◆ Rincian Soal ◆
Salin tanpa perubahan penggalan teks tentang pendakian Bukit Cinta di bawah, mulai dari "Melanjutkan jalur sedikit" hingga "ada di Eropa).", termasuk kata-kata penutup itu.

◆ Teks Kajian ◆

Galdi dan Ucup sudah di depan. Kiranya formasi belum diatur dalam perjalanan kali ini. Aku menduga mitos tersebut menyuruh untuk secepatnya menyelesaikan Bukit Cinta. Nah, Galdi tentu jadi jawaranya bila demikian. Kimreng bisa jadi yang sedang melaksanakan mitos tersebut, tapi ia terlihat tidak tergesa-gesa, tak seperti dua lainnya. Ah, entahlah, kenapa aku malah jadi kepikiran mitos itu…

Ranu Kumbolo di belakang tampak menggoda. Hujan masih merintik. Tak ada satu pun dari kami yang memakai jas hujan, karena percaya jaket masing-masing anti air (aku sendiri memakai jaket biru milik (sekali lagi) mas iparku, yang kuharap cukup anti air). Aku sering sekali menengok ke belakang, memperlambat tempoku. Tapi bukit ini tak terlalu tinggi, jadi tak masalah bila sedikit-sedikit menengok si Kumbolo.

Tapi akhirnya aku pending kegiatanku tolah-toleh ke belakang. “Nanti lagi aku melihat Kumbolo setelah sampai atas”, batinku. Walau kurasa tak terlalu tinggi, jalur bukit cinta cukup curam dan cukup menghabiskan nafas sebagai jalur start. Nafasku terengah-engah. Dalam berhenti sebentar, menengok ke belakang sebentar, dan menatap kembali ke depan, aku akhirnya sampai di tempat Galdi dan Ucup menunggu. Hujan mereda. Aku mengatur nafas. Kimreng terlihat khusyu’ berjalan (atau melaksanakan ritual mitos?), dan dalam beberapa detik sudah turut bergabung bersama kami. Selesai sudah Bukit Cinta. Entah apalah…

Melanjutkan jalur sedikit ke atas beberapa meter, kami kemudian berada pada bibir sebuah lembah yang menakjubkan. Lembah dengan aksen warna kuning dan hijau. Kuning adalah bunga, dan hijau adalah daun yang berkombinasi dengan rerumputan. Sangat luas. Sungguh seakan berada pada negeri antah-berantah. Ini seperti mimpi bagiku karena merupakan kali pertama melihat dengan mata kepala sendiri sebuah lembah yang berisi banyak bunga. Biasanya hanya kulihat di TV. Bila tidak di Eropa, maka di Eropa lagi (aku sangat minim informasi geografis penyebaran bunga, sehingga mengira semua bukit hijau penuh bunga hanya ada di Eropa).

◆ Data Mentah ◆
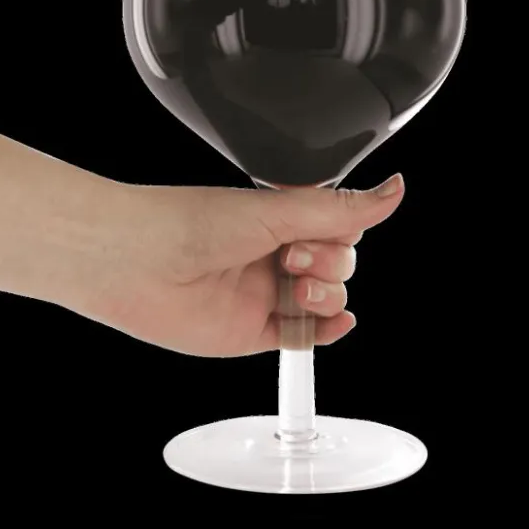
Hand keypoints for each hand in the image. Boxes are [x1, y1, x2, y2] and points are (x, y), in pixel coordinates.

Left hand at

◆ Hasil Tugas ◆
Melanjutkan jalur sedikit ke atas beberapa meter, kami kemudian berada pada bibir sebuah lembah yang menakjubkan. Lembah dengan aksen warna kuning dan hijau. Kuning adalah bunga, dan hijau adalah daun yang berkombinasi dengan rerumputan. Sangat luas. Sungguh seakan berada pada negeri antah-berantah. Ini seperti mimpi bagiku karena merupakan kali pertama melihat dengan mata kepala sendiri sebuah lembah yang berisi banyak bunga. Biasanya hanya kulihat di TV. Bila tidak di Eropa, maka di Eropa lagi (aku sangat minim informasi geografis penyebaran bunga, sehingga mengira semua bukit hijau penuh bunga hanya ada di Eropa).